Problem to work on: Copy out the entries below exactly as they stand, but only from the line containing "middle mcp: (1102, 324)" through the line containing "index dip: (1097, 286)".

Dataset records:
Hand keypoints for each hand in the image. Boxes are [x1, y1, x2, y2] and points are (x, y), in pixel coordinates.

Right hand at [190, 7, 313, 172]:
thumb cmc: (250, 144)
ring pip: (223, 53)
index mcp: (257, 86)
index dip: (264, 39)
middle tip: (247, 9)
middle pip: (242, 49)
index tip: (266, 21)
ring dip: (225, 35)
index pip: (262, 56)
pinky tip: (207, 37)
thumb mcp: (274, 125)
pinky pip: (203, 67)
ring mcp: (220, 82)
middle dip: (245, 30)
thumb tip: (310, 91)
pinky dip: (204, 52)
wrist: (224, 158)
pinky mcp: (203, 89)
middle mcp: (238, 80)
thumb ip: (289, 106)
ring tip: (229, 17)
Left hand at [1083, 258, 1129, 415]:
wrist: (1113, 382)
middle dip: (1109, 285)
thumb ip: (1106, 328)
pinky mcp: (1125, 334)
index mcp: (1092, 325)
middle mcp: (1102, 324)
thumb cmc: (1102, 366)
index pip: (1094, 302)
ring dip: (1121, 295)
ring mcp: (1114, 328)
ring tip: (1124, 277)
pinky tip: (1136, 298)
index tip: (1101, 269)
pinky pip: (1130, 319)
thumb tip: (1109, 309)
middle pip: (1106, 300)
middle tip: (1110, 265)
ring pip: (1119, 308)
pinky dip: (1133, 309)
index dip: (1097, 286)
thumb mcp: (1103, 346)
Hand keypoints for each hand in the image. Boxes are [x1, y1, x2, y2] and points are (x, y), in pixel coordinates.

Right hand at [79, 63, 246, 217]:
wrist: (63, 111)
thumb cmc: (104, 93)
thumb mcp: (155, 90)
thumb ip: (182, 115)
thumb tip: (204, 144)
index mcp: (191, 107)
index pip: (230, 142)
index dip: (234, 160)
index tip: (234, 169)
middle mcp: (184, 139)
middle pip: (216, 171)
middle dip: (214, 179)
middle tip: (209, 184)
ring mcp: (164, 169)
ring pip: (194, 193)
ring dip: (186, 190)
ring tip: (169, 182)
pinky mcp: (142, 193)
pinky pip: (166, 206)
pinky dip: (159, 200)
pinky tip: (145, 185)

Reply:
middle mcp: (1102, 324)
thumb cmc: (1102, 366)
index pip: (1094, 302)
ring dip: (1121, 295)
ring mcp: (1114, 328)
ring tip: (1124, 277)
pinky tip: (1136, 298)
index tip: (1101, 269)
pinky pip: (1130, 319)
thumb tip: (1109, 309)
middle pip: (1106, 300)
middle tip: (1110, 265)
ring pip: (1119, 308)
pinky dip: (1133, 309)
index dip: (1097, 286)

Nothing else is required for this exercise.